Williams sprinted ahead 4-0 in the tiebreaker, then
doubled-faulted on consecutive points as Vaidisova rallied to tie
it at 5. Grunting louder with each shot, Williams whacked a
backhand cross-court winner to get a set point, then growled loudly
when Vaidisova hit a forehand into the net.
Williams ran off four straight games to pull ahead 5-1 in the
second set. A quick finish seemed certain.
Then came the comeback that fell just short.
Vaidisova broke Williams as she served for the match to pull
within 3-5, then fell behind 0-40 for triple match point in the
next game. The Czech fought back to deuce, fended off another match
point, then held to a thunderous ovation.
"I almost did a gagarooney there," said Williams, explaining:
"Basically, you know, gagging."
Serving again to finish it off, Williams had match point No. 5
at 40-30, only to see Vaidisova whip a backhand cross-court winner.

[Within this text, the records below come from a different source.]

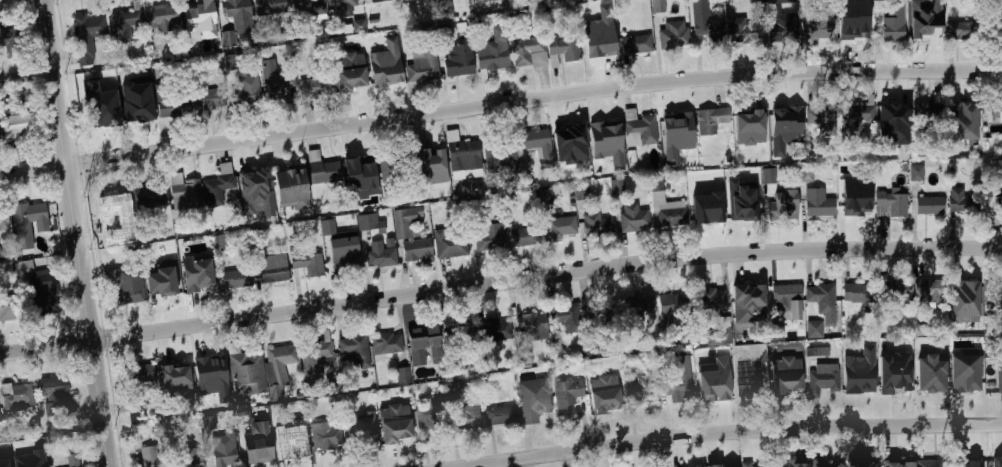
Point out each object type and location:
building: (377, 0)
building: (483, 0)
building: (532, 1)
building: (776, 2)
building: (340, 3)
building: (656, 6)
building: (268, 7)
building: (308, 7)
building: (445, 8)
building: (201, 16)
building: (159, 17)
building: (235, 18)
building: (925, 24)
building: (123, 25)
building: (358, 25)
building: (783, 27)
building: (813, 27)
building: (892, 28)
building: (852, 29)
building: (959, 30)
building: (86, 31)
building: (707, 33)
building: (744, 33)
building: (673, 35)
building: (11, 43)
building: (635, 45)
building: (597, 46)
building: (565, 49)
building: (493, 50)
building: (528, 53)
building: (458, 61)
building: (229, 63)
building: (422, 64)
building: (386, 77)
building: (351, 79)
building: (277, 84)
building: (314, 87)
building: (247, 89)
building: (205, 101)
road: (499, 103)
building: (102, 105)
building: (166, 106)
building: (996, 109)
building: (137, 111)
building: (930, 113)
building: (960, 116)
building: (783, 117)
building: (854, 118)
building: (892, 118)
building: (747, 119)
building: (709, 121)
building: (820, 121)
building: (19, 126)
building: (674, 126)
building: (638, 129)
building: (606, 133)
building: (568, 136)
building: (537, 142)
building: (463, 154)
building: (494, 155)
building: (428, 156)
building: (396, 158)
building: (356, 169)
building: (324, 172)
building: (806, 173)
building: (916, 173)
building: (288, 175)
building: (767, 175)
building: (181, 183)
building: (217, 186)
building: (616, 187)
building: (255, 188)
building: (545, 196)
building: (150, 198)
building: (960, 200)
building: (509, 201)
building: (855, 201)
building: (744, 202)
building: (114, 203)
building: (818, 203)
building: (891, 203)
building: (301, 205)
building: (929, 205)
building: (665, 206)
building: (780, 207)
building: (706, 209)
building: (2, 217)
building: (25, 217)
building: (633, 218)
building: (363, 222)
building: (595, 226)
building: (327, 228)
building: (562, 232)
road: (79, 233)
building: (116, 235)
building: (410, 237)
building: (523, 237)
building: (488, 238)
building: (220, 242)
building: (450, 243)
building: (344, 255)
building: (379, 255)
building: (305, 261)
building: (26, 268)
building: (272, 269)
building: (197, 274)
building: (236, 278)
road: (499, 282)
building: (1001, 282)
building: (122, 285)
building: (163, 287)
building: (893, 289)
building: (926, 289)
building: (40, 294)
building: (853, 294)
building: (822, 297)
building: (963, 297)
building: (783, 298)
building: (709, 300)
building: (747, 302)
building: (6, 306)
building: (671, 308)
building: (636, 309)
building: (598, 315)
building: (566, 316)
building: (531, 327)
building: (815, 329)
building: (491, 330)
building: (721, 333)
building: (460, 335)
building: (420, 342)
building: (385, 343)
building: (355, 350)
building: (818, 351)
building: (526, 357)
building: (314, 358)
building: (786, 363)
building: (211, 368)
building: (277, 369)
building: (246, 372)
building: (172, 373)
building: (403, 375)
building: (786, 377)
building: (140, 378)
building: (858, 378)
building: (999, 378)
building: (678, 379)
building: (822, 379)
building: (962, 379)
building: (927, 381)
building: (895, 383)
building: (710, 384)
building: (750, 386)
building: (55, 388)
building: (455, 388)
building: (637, 389)
building: (604, 393)
building: (16, 395)
building: (566, 395)
building: (533, 398)
building: (394, 410)
building: (469, 412)
building: (502, 415)
building: (428, 421)
building: (0, 423)
building: (393, 426)
building: (363, 429)
road: (727, 430)
building: (324, 436)
building: (287, 438)
building: (223, 449)
building: (254, 451)
building: (148, 457)
building: (190, 458)
building: (32, 459)
building: (72, 460)
building: (966, 461)
building: (4, 462)
building: (868, 462)
building: (997, 462)
building: (793, 463)
building: (930, 463)
building: (747, 464)
building: (895, 464)
building: (714, 465)
building: (822, 465)
building: (756, 466)
building: (772, 466)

Williams thought the ball was out and started to celebrate, then
clearly wanted to question the no-call but had no challenges left
after using up her allotment earlier.
Her 10th ace of the match, on a second serve, set up match point
No. 6, and Williams finally converted this one, throwing her hands
in the air and leaning back to look at the sky.
"She's definitely a great champ," Vaidisova said. "She played
the tight points very well. I had my opportunities. I didn't use
them. That was the big difference. I was trying to go for a winner
or easy shot too early."
Sharapova, last year's U.S. Open champion, wasn't at the top of
her game either, committing eight double-faults, missing badly on a
number of easy putaways and finishing with six more unforced errors
(33) than winners (27). But she was at her best under pressure,
fending off seven break points in the second set.
"I felt like I played a much better match all around today,"
Sharapova said. "Couldn't quite get the serve and return together
in the beginning. But overall I was really focused. I did the right
things at the right time. I was patient when I had to be patient,
played a smart game."
It helped that the normally solid Clijsters was even more
inconsistent, and her worst errors came at the worst times as she
squandered opportunity after opportunity. She frequently forced
Sharapova to hit two or three good shots to win a point, but had
only two winners of her own in the last set.
Clijsters got two standing ovations as she said goodbye to Rod
Laver Arena after the loss.
"I have so many great memories from here," she said. "I'm
going to come back tomorrow and take my time to say goodbye to
everybody, just get everybody's e-mail address, number."